Stored data:
■ ■ ■ ■ ■ ■ ■
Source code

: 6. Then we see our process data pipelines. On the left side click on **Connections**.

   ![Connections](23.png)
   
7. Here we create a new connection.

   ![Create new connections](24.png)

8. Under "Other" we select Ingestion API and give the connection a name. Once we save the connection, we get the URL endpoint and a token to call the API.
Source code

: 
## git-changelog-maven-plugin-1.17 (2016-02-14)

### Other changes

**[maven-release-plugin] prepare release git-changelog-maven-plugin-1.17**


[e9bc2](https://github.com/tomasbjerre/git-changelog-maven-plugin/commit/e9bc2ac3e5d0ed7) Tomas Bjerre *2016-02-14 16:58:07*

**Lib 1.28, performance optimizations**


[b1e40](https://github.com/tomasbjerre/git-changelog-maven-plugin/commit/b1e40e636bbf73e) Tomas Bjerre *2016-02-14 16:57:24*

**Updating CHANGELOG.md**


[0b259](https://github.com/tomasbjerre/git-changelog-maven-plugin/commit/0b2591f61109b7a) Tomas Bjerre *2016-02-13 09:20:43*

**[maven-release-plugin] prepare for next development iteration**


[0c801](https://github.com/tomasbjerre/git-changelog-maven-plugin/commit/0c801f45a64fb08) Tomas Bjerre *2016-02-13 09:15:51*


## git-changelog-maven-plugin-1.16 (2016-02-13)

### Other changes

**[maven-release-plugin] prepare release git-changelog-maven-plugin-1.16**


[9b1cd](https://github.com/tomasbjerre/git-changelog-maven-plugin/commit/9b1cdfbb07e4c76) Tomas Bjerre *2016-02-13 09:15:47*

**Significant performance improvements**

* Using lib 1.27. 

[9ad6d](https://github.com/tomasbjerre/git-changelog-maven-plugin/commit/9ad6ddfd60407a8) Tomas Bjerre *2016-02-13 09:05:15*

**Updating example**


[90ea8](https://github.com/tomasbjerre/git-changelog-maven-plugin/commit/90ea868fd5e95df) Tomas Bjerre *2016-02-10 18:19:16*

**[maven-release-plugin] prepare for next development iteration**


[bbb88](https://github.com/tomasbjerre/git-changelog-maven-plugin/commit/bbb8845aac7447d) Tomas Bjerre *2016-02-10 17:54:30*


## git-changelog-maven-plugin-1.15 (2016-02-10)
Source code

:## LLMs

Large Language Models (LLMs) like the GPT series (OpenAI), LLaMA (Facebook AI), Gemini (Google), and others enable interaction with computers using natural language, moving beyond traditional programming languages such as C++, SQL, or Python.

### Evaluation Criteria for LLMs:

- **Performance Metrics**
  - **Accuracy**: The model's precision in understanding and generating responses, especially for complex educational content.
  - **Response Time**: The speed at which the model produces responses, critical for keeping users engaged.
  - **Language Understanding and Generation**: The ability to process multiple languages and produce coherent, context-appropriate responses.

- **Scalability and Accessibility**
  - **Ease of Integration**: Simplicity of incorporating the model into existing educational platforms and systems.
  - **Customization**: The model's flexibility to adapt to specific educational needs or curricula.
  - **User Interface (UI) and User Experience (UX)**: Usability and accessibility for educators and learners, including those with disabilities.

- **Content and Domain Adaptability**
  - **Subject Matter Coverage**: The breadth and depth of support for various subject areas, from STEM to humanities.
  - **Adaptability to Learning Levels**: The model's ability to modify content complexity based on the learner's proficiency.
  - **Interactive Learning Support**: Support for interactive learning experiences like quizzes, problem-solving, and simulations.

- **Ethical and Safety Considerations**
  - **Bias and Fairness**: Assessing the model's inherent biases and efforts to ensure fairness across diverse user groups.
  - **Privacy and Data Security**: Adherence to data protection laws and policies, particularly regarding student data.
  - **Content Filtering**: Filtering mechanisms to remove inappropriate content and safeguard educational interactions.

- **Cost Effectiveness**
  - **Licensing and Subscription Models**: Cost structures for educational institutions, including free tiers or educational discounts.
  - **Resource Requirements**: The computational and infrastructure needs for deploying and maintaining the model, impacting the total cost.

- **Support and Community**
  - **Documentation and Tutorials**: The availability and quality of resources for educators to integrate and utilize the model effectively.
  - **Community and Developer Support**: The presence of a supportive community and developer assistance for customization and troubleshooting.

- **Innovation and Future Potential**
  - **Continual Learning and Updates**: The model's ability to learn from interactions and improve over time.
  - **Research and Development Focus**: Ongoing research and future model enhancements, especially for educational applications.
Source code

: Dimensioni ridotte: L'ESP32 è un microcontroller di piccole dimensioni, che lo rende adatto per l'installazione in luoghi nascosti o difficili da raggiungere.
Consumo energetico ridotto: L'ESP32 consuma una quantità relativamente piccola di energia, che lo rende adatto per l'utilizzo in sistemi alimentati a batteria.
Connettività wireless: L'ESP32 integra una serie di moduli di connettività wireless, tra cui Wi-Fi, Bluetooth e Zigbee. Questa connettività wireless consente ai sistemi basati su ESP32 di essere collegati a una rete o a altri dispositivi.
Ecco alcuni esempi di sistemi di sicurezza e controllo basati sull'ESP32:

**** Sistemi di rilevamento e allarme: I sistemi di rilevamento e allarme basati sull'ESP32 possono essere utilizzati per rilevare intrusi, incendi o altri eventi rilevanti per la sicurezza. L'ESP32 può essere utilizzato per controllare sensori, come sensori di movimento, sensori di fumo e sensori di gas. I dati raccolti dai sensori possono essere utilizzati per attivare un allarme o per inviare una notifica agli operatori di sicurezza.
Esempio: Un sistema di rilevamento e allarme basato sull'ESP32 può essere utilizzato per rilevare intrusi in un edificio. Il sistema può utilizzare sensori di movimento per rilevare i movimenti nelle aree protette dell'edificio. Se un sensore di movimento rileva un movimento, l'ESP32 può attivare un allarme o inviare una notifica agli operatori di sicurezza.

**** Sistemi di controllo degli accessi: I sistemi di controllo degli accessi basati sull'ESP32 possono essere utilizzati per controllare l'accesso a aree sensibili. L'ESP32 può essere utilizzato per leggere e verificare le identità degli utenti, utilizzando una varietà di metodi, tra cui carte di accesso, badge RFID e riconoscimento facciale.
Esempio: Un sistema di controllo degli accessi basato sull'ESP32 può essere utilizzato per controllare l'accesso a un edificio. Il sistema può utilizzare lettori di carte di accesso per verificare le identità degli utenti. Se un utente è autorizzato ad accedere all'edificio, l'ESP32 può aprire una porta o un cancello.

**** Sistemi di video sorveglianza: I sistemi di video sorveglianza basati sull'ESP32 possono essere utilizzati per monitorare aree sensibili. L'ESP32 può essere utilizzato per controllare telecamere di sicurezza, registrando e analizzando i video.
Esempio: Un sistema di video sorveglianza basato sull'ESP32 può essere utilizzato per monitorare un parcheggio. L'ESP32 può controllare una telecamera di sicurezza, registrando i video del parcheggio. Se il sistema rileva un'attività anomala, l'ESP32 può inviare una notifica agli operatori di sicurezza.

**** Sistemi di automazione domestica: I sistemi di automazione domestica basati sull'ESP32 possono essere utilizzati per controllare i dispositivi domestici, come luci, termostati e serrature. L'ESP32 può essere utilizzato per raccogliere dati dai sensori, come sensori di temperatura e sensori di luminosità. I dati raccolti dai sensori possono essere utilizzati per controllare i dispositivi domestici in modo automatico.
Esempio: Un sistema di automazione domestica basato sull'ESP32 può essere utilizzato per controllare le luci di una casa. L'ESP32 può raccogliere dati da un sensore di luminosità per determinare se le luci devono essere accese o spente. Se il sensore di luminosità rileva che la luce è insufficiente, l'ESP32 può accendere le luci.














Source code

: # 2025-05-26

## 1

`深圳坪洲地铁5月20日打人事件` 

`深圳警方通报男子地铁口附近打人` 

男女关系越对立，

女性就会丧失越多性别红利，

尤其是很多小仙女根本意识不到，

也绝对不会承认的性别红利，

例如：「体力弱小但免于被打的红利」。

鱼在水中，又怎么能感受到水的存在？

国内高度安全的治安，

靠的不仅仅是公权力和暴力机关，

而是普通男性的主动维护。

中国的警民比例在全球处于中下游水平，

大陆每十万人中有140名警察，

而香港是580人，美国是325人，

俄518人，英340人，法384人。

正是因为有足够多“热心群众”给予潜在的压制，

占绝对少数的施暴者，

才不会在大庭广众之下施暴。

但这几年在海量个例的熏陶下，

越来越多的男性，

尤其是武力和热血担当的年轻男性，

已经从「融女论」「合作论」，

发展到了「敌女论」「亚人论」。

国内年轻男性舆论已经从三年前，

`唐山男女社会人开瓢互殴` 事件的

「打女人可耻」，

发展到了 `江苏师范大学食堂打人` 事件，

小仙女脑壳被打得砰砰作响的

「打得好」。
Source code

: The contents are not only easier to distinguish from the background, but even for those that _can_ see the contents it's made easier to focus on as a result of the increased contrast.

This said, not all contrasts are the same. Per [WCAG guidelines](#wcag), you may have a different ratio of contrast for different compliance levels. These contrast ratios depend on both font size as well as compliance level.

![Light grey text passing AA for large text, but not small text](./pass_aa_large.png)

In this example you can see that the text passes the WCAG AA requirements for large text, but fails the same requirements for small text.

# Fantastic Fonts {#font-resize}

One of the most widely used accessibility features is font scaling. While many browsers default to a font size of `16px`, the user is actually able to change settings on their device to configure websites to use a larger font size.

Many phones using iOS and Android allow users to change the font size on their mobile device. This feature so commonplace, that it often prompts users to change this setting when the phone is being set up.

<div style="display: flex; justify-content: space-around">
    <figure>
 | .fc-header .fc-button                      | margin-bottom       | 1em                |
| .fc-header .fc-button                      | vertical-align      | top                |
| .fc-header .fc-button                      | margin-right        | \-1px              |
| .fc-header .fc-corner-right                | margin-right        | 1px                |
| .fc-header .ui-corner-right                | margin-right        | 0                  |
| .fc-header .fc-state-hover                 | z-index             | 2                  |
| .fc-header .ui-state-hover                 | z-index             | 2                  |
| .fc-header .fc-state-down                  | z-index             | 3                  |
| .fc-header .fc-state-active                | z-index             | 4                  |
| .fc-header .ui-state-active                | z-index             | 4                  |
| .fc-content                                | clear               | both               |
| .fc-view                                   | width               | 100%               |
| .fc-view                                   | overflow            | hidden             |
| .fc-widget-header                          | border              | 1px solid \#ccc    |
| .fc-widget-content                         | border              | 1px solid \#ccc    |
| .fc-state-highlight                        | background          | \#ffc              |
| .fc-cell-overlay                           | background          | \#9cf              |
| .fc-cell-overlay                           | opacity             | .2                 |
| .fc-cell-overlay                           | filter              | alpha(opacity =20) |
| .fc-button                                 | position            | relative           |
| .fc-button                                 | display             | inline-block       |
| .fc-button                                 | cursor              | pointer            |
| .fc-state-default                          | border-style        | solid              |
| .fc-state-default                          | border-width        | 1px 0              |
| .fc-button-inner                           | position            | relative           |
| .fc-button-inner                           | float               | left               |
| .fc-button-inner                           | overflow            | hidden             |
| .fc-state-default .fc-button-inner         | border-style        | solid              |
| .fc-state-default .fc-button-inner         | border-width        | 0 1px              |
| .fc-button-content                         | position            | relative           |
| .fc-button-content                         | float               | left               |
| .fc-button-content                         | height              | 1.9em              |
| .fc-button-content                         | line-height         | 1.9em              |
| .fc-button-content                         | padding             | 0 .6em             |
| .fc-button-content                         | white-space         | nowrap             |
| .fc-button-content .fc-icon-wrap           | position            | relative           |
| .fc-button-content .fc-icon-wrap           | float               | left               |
■ ■ ■ ■ ■ ■ ■
* **Goal of the exercise**
All that is wanted is the run of lines from the start of the data through the line containing "Bjerre *2016-02-13 09:15:51*", copied word for word.

* **The completed task**
Source code

: 6. Then we see our process data pipelines. On the left side click on **Connections**.

   ![Connections](23.png)
   
7. Here we create a new connection.

   ![Create new connections](24.png)

8. Under "Other" we select Ingestion API and give the connection a name. Once we save the connection, we get the URL endpoint and a token to call the API.
Source code

: 
## git-changelog-maven-plugin-1.17 (2016-02-14)

### Other changes

**[maven-release-plugin] prepare release git-changelog-maven-plugin-1.17**


[e9bc2](https://github.com/tomasbjerre/git-changelog-maven-plugin/commit/e9bc2ac3e5d0ed7) Tomas Bjerre *2016-02-14 16:58:07*

**Lib 1.28, performance optimizations**


[b1e40](https://github.com/tomasbjerre/git-changelog-maven-plugin/commit/b1e40e636bbf73e) Tomas Bjerre *2016-02-14 16:57:24*

**Updating CHANGELOG.md**


[0b259](https://github.com/tomasbjerre/git-changelog-maven-plugin/commit/0b2591f61109b7a) Tomas Bjerre *2016-02-13 09:20:43*

**[maven-release-plugin] prepare for next development iteration**


[0c801](https://github.com/tomasbjerre/git-changelog-maven-plugin/commit/0c801f45a64fb08) Tomas Bjerre *2016-02-13 09:15:51*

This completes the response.